Piero Bevilacqua
28/10/2018Creo poder decir que en ninguna fase histórica, por lo menos en la edad contemporánea, han manifestado las clases dirigentes italianas, y sobre todo su clase política, una voluntad tan acérrima de autodestrucción, un “instinto de muerte” tan explícito, como sucede entre nosotros desde hace algunos años.
Los signos de este deslizamiento de nuestro país hacia el suicidio son evidentes y múltiples. El primero y más clamoroso es la lucha sin cuartel contra la juventud. Un país de viejos, en el que nacen cada vez menos niños y cada vez hay más ancianos incapaces de valerse por si mismos, ofrece a las nuevas generaciones un porvenir de desempleo y trabajos precarios, siembra el camino de mil obstáculos para los chicos que quieren acceder a la universidad, fuerza a las mejores inteligencias a buscar suerte por el mundo.
Un país que se va despoblando, que ve caer en estado de abandono ciudades y pueblos, terrenos agrícolas y bosques, hace la guerra contra la juventud pobre del Sur del mundo, los migrantes que llegan a la Península y que podrían hacerla renacer. Como ha sucedido en Riace. Un país que ha conseguido tarde y con tantos sacrificos su unidad, la más importante conquista de su historia moderna – por citar la opinión de un historiador que no está, desde luego, de nuestro lado, como Rosario Romeo – comienza a encaminarse, concretamente con la autonomía fiscal y de otras materias del Véneto, al proceso de su descomposición.
Entretanto, estas clases dirigentes llevan desde hace tiempo preparando los presupuestos culturales para suministrar al suicidio nacional los medios más apropiados para llevarla a cabo. Pensemos en la supresión de la Geografia en la enseñanza escolar. En cualquier escuela del mundo, una elección semejante parecería un clamoroso absurdo, en el momento en que la geografía del globo, con los movimientos de sus pueblos, las catástrofes naturales, los trastornos climáticos, entra cotidianamente en nuestras casas.
Pero en Italia la marginación de esta disciplina corresponde a una verdadera mutilación cultural. Ningún país de Europa, con excepción en parte de Holanda, depende como el nuestro de los caracteres y de la salud de su territorio. De los Alpes a Sicilia, en un trecho de 1.200 km, no hay nación que pueda presumir de la variedad de hábitats, de climas, de orografía, de pluvosidad, de regímenes fluviales, de naturaleza del terreno, como Italia.
De este “mosaico de territorios” nace, junto a nuesta originalisima historia, el carácter único en el mundo de nuestras agriculturas y, por tanto, de nuestras cocinas. Las nuevas generaciones ¿ no deben conocer los caracteres originales del país en que viven y que tanto contribuye a su situación presente?
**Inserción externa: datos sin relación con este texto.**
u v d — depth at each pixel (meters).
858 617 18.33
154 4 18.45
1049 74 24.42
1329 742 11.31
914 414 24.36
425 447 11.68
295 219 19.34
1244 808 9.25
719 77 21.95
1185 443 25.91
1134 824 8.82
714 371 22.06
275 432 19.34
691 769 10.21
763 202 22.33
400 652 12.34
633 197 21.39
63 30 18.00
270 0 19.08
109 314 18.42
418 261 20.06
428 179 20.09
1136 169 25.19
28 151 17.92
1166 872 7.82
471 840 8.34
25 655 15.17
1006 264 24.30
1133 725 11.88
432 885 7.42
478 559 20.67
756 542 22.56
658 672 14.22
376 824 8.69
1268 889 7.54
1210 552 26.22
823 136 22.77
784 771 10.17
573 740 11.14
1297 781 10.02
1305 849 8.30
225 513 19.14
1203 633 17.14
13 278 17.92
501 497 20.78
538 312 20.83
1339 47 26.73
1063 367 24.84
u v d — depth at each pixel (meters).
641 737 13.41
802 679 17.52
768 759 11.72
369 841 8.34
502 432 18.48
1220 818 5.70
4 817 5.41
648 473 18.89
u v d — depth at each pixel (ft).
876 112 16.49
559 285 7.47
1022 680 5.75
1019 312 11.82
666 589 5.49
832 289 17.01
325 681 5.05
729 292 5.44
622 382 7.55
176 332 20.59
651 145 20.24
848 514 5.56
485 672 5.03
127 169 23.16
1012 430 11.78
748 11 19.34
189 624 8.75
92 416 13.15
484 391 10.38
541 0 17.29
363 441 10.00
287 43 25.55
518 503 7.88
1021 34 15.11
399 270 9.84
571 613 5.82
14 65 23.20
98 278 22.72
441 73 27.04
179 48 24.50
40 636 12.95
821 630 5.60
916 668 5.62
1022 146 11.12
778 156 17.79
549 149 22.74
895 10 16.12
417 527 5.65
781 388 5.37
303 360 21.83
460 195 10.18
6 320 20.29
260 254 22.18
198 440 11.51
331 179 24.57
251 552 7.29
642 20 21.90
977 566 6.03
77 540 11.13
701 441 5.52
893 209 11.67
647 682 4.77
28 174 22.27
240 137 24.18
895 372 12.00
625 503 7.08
El último acto de esta necia estrategia de mutilación cultural ha sido la decisión del Ministerio de Educación de abolir el tema de Historia de los exámenes de Selectividad. Una invitación explícita a nuestros chicos para que dejen a un lado esta disciplina en el periplo de sus estudios, dirigidos cada vez más a su validación final. En lugar del tema de Historia, una prueba sobre los problemas del presente. Demasiado grandes y apremiantes son las cuestiones que urgen hoy para tener que perder el tiempo con hechos y vivencias de años ya transcurridos y lejanos.
Se trata de una decisión que constituye el destilado del proceso de “modernización” puesto en práctica por el reformismo escolar neoliberal, y no sólo el italiano. La escuela debe marchar “al paso de los tiempos”, es decir, debe quedar englobada en los mecanismos del desarrollo económico, estar en consonancia y preparar para el mercado de trabajo, inmersa en los flujos y paradojas de la sociedad de la información y del espectáculo. ¿Es esto una conquista? La marginación de la Historia y el quedar aplastados en el hoy ¿ofrecen a las nuevas generaciones las claves para desarrollarse en el presente, para abrirse a las visiones de las corrientes profundas que atraviesan nuestro tempo, indicandole los cometidos del povenir?
Sin la Historia, sin la profundidad de perspectiva respecto al pasado, el presente se recorta como un fenómeno natural, la inmóvil y única realidad posible, una representación sin causas y sin autores. Nadie puede comprender cómo y por qué hemos llegado hasta aquí y nadie puede divisar vías de salida para el futuro.
No puedo en este punto evitar plantearme la pregunta: pero ¿no constituía una conquista ya adquirida la idea de que sin el conocimiento histórico, sin la alteridad de los mundos que ya han sido, sin la consciencia de que cada presente no es más que un proceso transitorio, un artefacto humano, ningún proyecto de sociedad es posible? Quizás las clases dirigentes quieren convencer a la nuevas generaciones de que el caos estúpido y feroz que ya no saben ellas gobernar es el único mundo posible.